In the center of the tunnel, Roger Breskin roared out of the black depths and into the dim light from George Lin’s lamp.

Harry had vanished into the abyss below, which suddenly seemed to bore away not merely thousands of feet but to eternity.

Breskin went straight for Brian.

Clearly, Brian had just begun to understand what was happening. He would never be able to move fast enough to escape Breskin, even though he was an experienced diver.

Rita pushed away from the wall and swam in behind the attacker, wishing she had a weapon, hoping that the element of surprise would be all the advantage that she needed.

As Brian saw Roger Breskin soar like a shark from the lightless depths, he recalled a conversation they’d had earlier in the day, just after they’d rescued George from the ledge on the flank of the iceberg. Brian had been hoisted back to the top of the cliff, shaking, weak with relief:

Incredible.

What are you talking about?

Didn’t expect to make it.

You didn’t trust me?

It wasn’t that.

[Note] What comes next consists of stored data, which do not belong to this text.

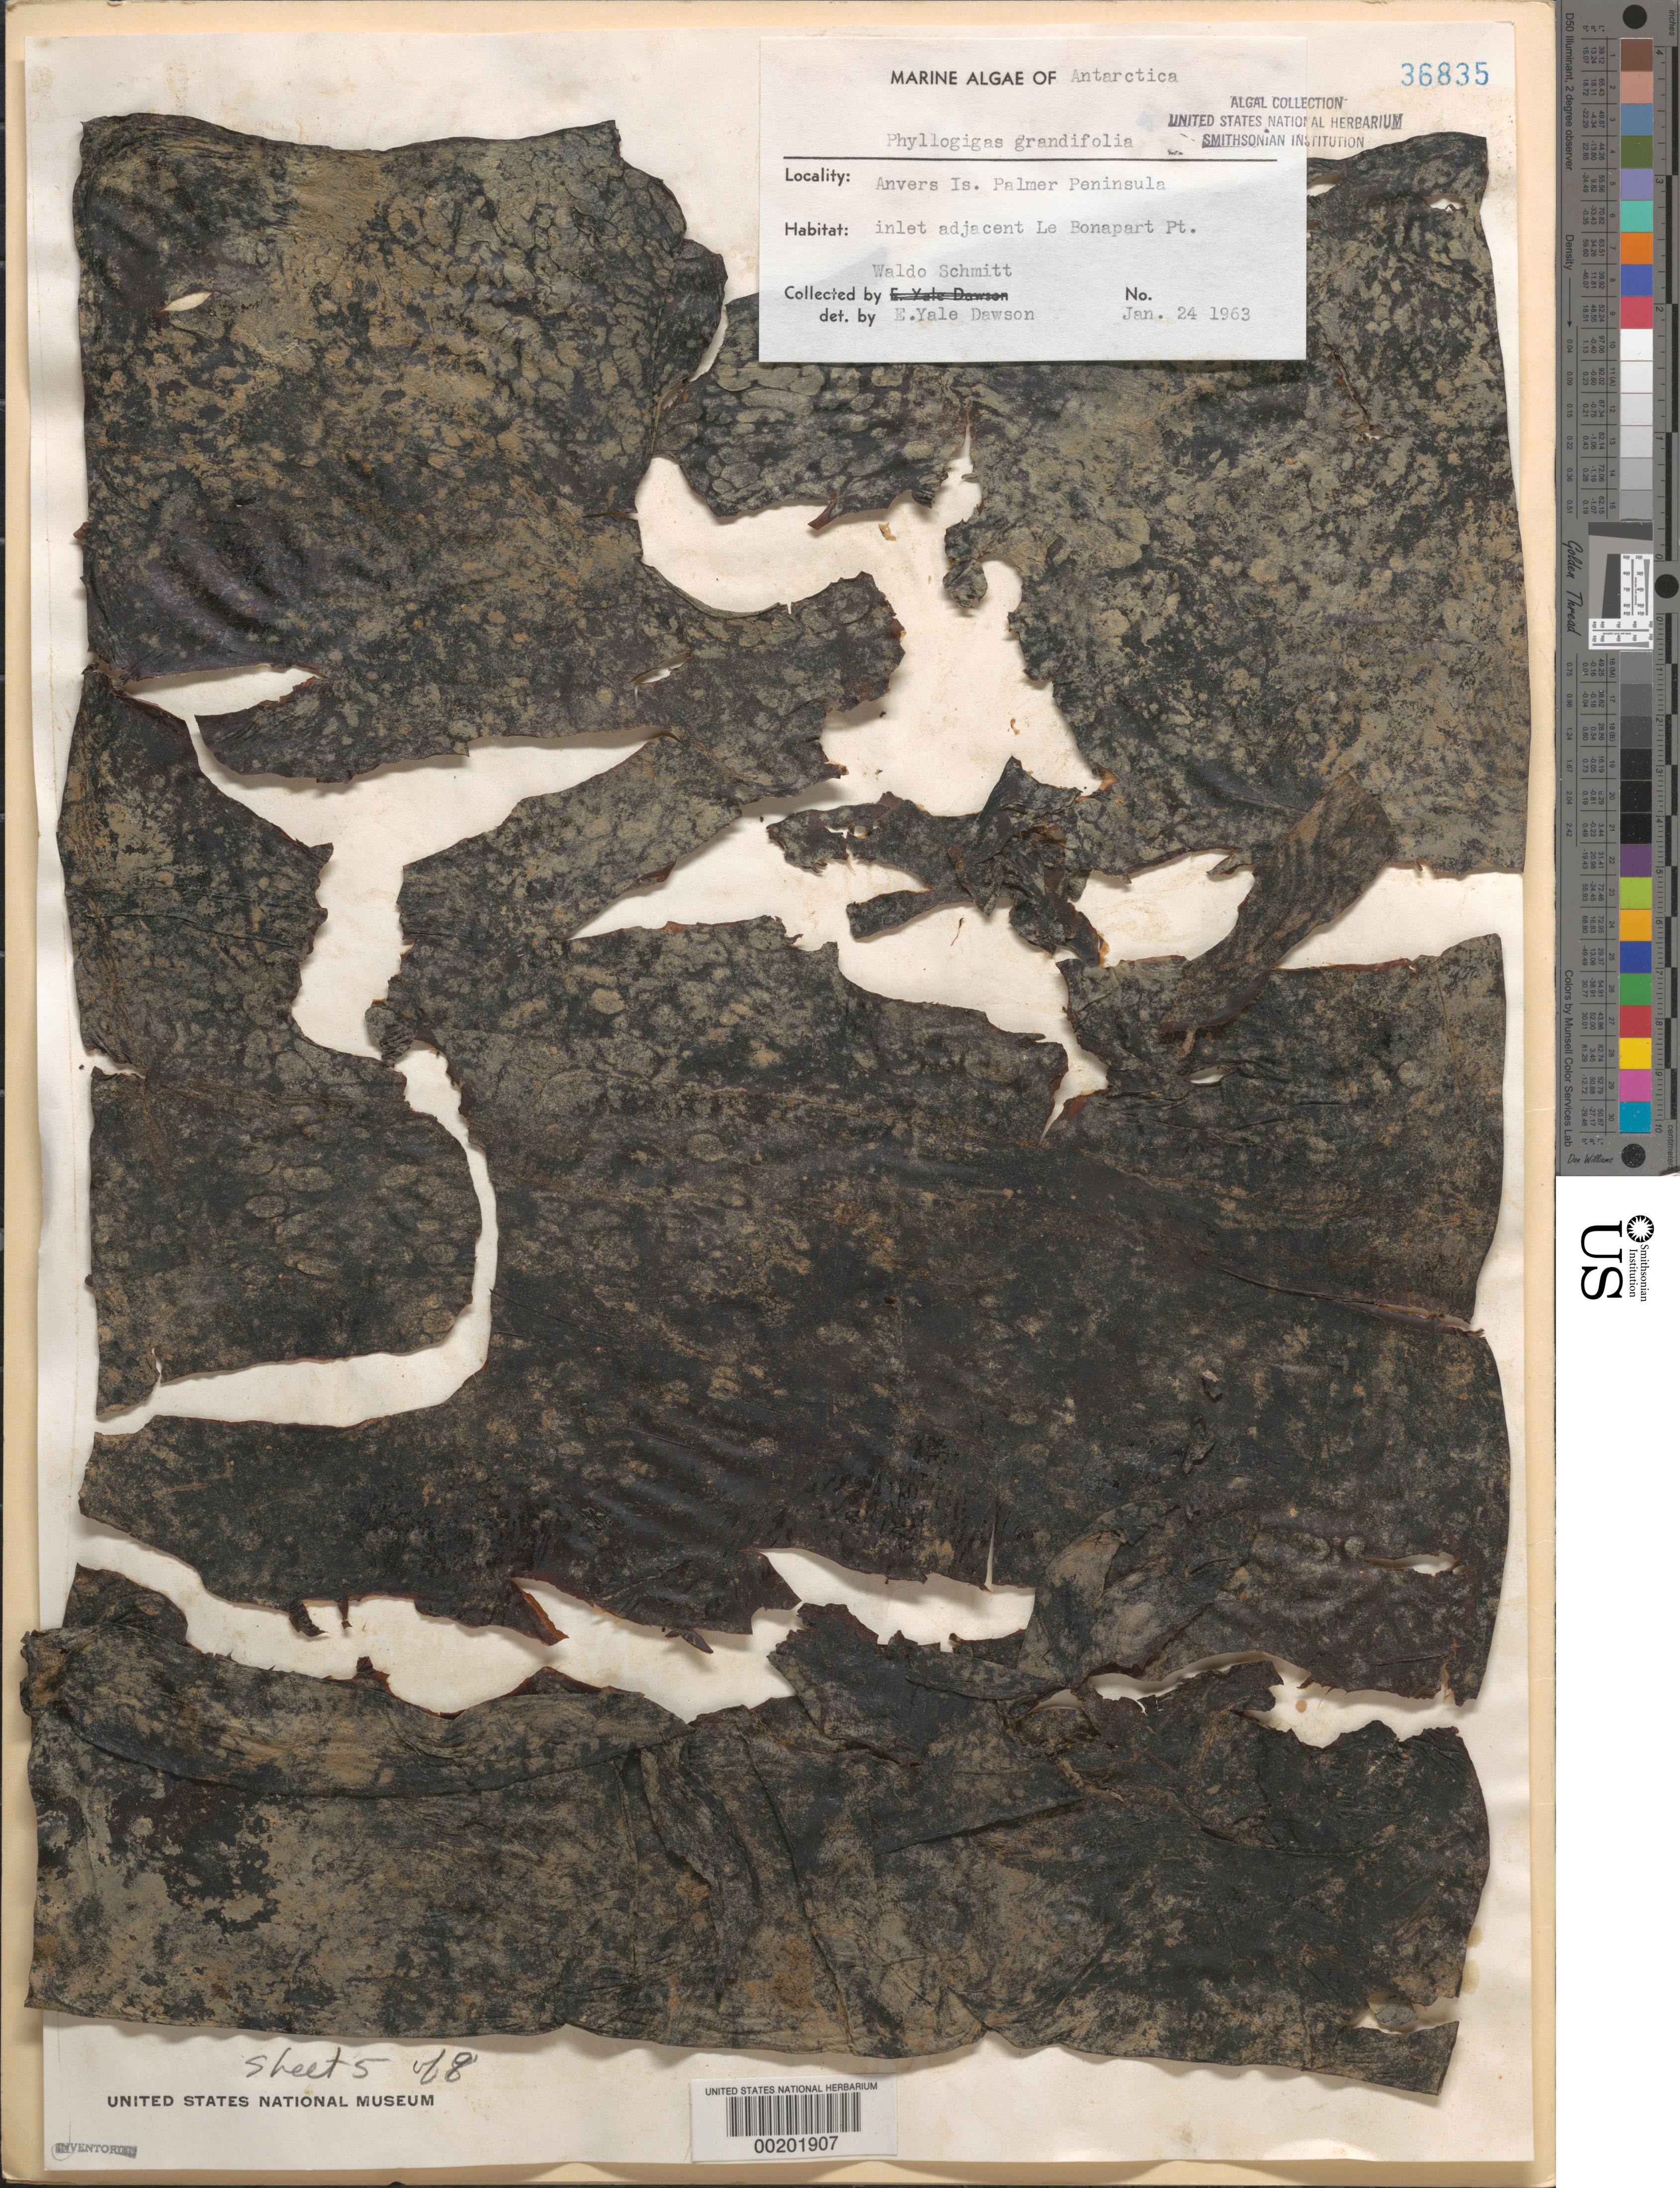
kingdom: Chromista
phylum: Ochrophyta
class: Phaeophyceae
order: Desmarestiales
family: Desmarestiaceae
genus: Himantothallus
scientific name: Himantothallus grandifolius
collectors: W. L. Schmitt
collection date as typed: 24 Jan 1963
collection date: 1963-01-24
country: Antarctica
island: Anvers Island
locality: Inlet adjacent to Le Bonaparte Point, Antarctic Peninsula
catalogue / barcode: US 36835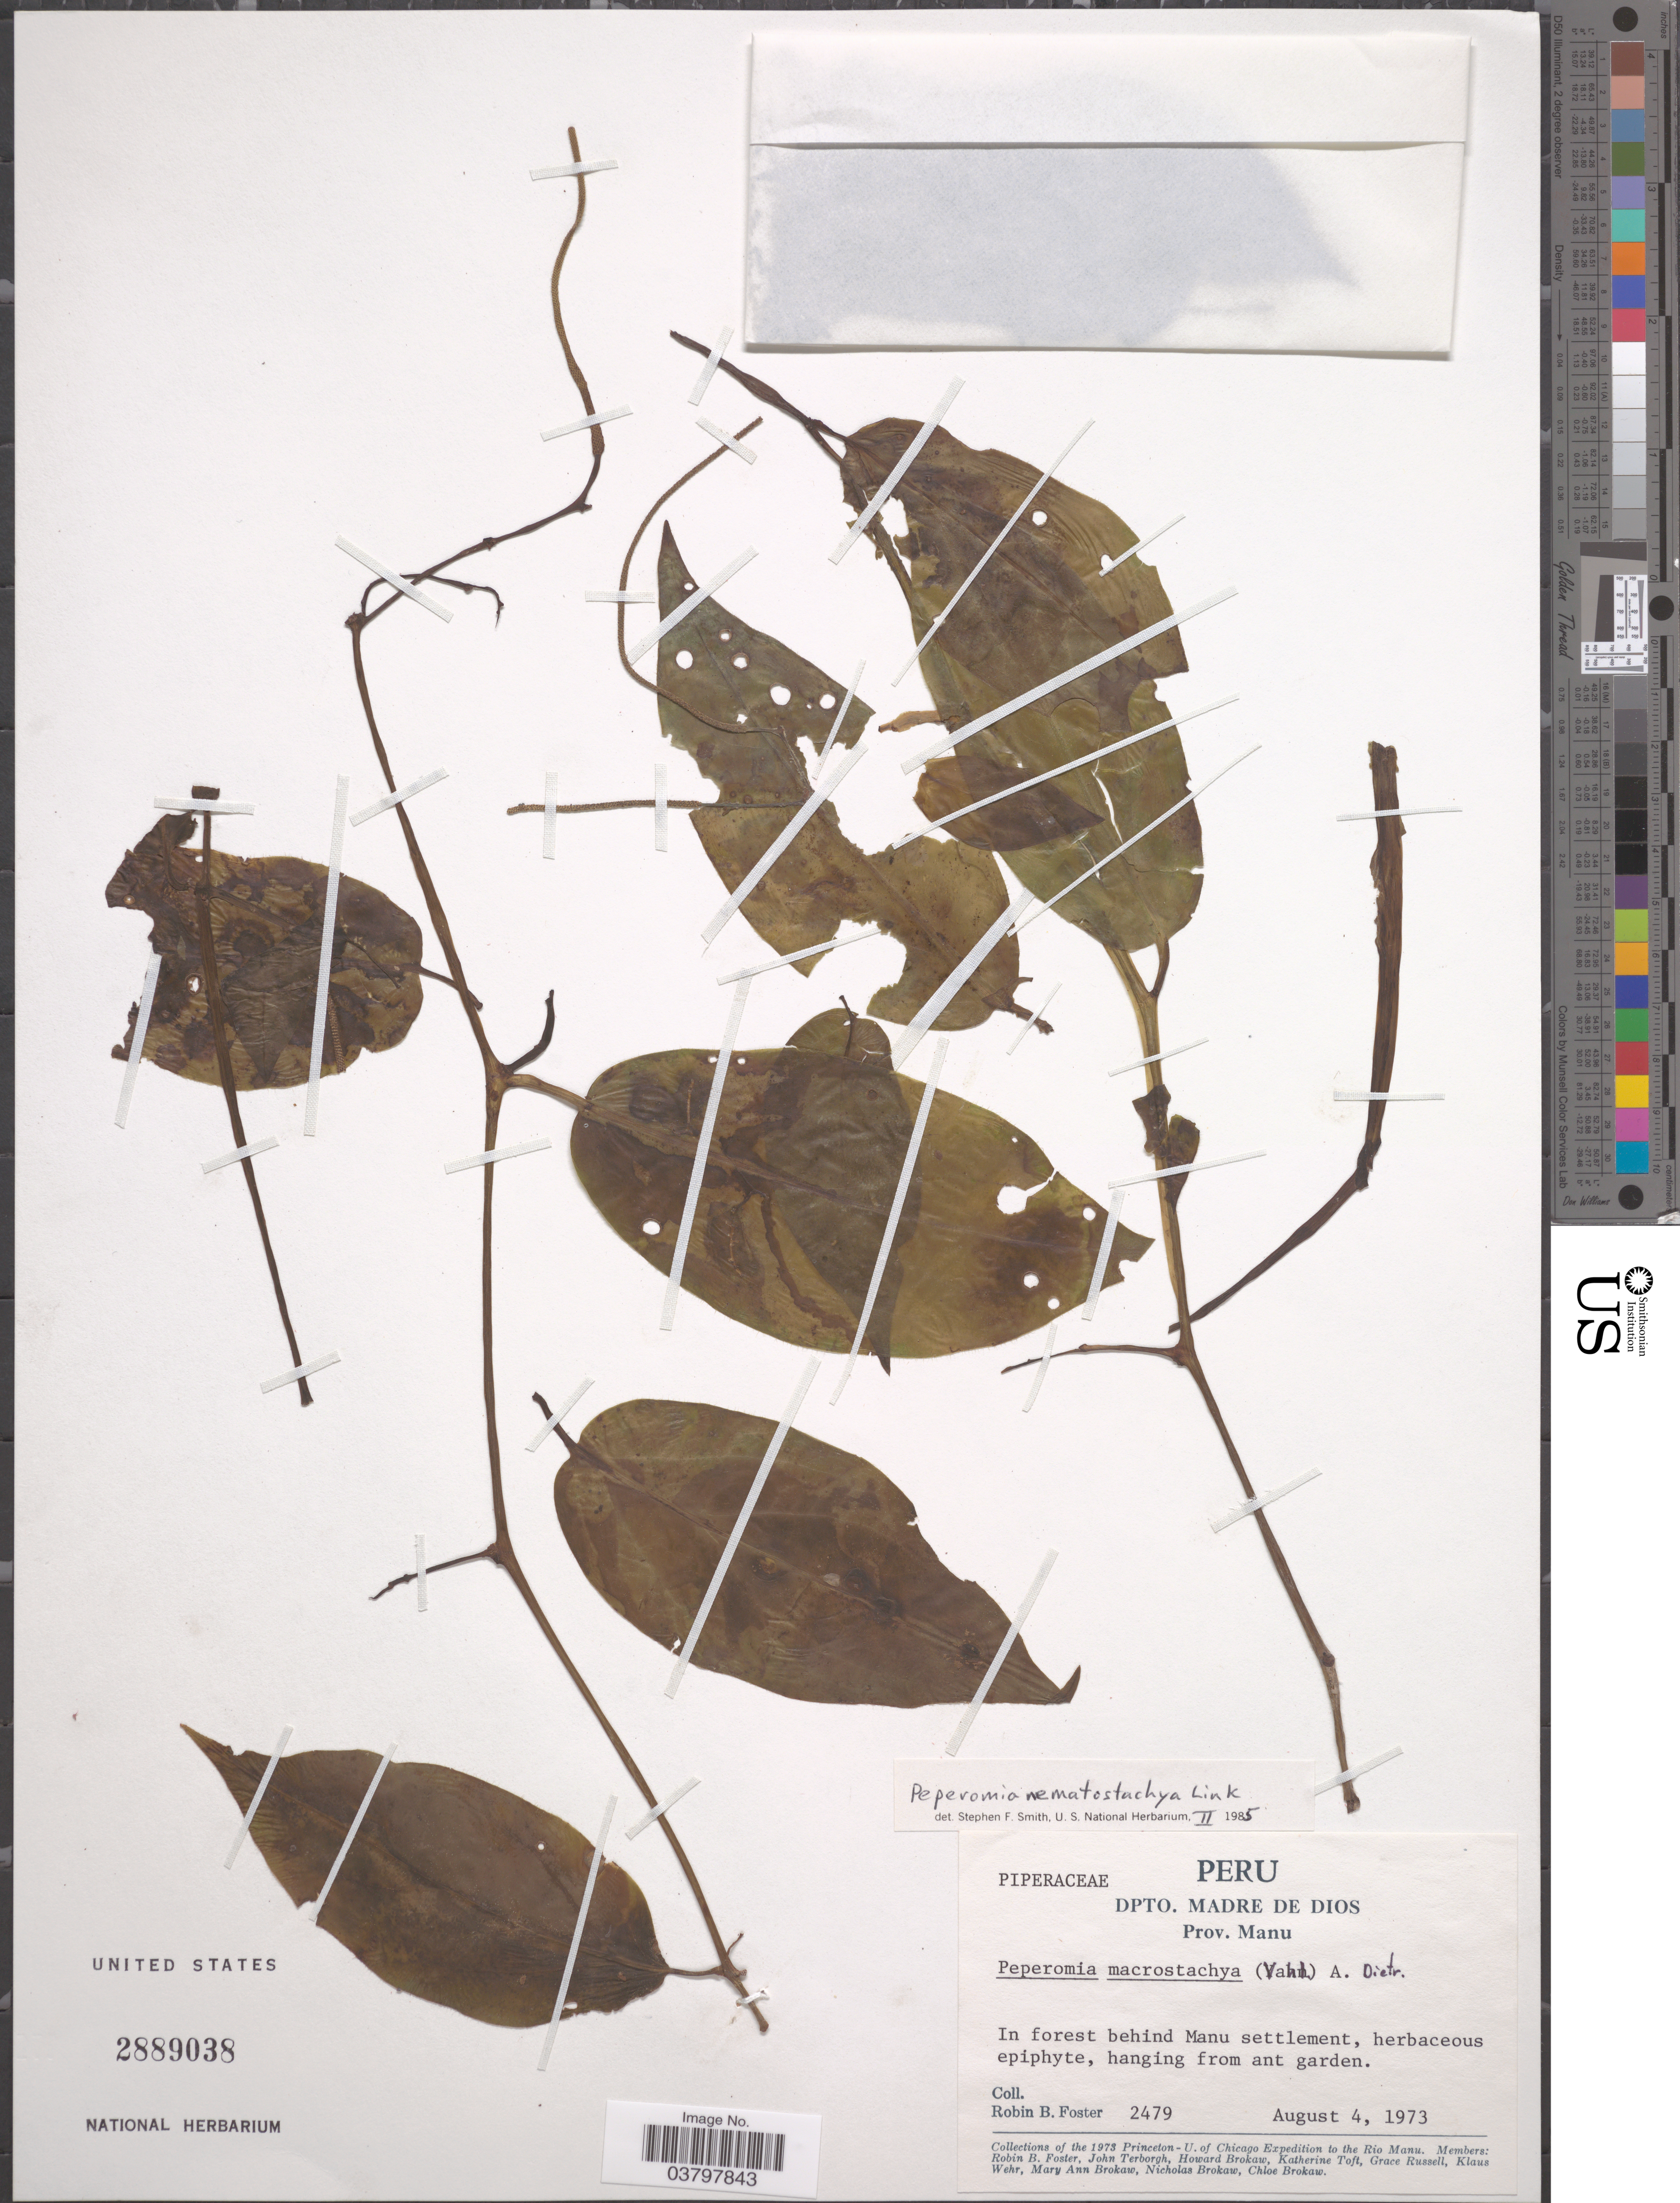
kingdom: Plantae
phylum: Tracheophyta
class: Magnoliopsida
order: Piperales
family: Piperaceae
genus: Peperomia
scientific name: Peperomia nematostachya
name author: Link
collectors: R. B. Foster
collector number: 2479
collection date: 1973-08-04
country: Peru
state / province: Madre de Dios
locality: Dpto. Madre de Dios Prov. Manu. In forest behind Manu settlement. Hanging from ant garden.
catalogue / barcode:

I thought the rope would snap or the cliff crack apart or something.

You’re going to die. But this wasn’t you place. It wasn’t the right time.

Brian had thought that Roger was being uncharacteristically philosophical. Now he realized that it had been a blunt threat, a heartfelt promise of violence.

Maybe Breskin hadn’t wanted George to be a witness, or maybe he hadn’t struck earlier for other, inexplicable, and insane reasons of his own. This time, he had more than one witness, but he seemed not to care.

Even as that conversation replayed in Brian’s memory, he tried to turn from Breskin and kick toward the tunnel wall, but they collided and tumbled away together into the darkness. Breskin’s powerful legs encircled Brian, clamping like a crab pincer. Then a hand at his throat. At his face mask. No!

George Lin thought that Russian divers from the submarine were attacking them.

From the moment the Russians had offered to help, George had known that they had some trick in mind. He’d been trying to figure what it might be, but he hadn’t thought of this: a murderous act of treachery deep in the tunnel. Why should they go to so much trouble to kill a group of Western scientists who were already destined to be blown to bits or dumped into a deadly cold sea at midnight? This was senseless, pointless lunacy, but on the other hand, he knew that nothing the communists had ever done made sense, not anywhere in the world, not in Russia or in China or anywhere else, not at any time during their reign of terror. Their ideology was nothing but a mad hunger for unrestrained power, politics as a cult religion divorced from morality and reason, and their bloody rampages and bottomless cruelty could never be analyzed or understood by anyone not of their mad persuasion.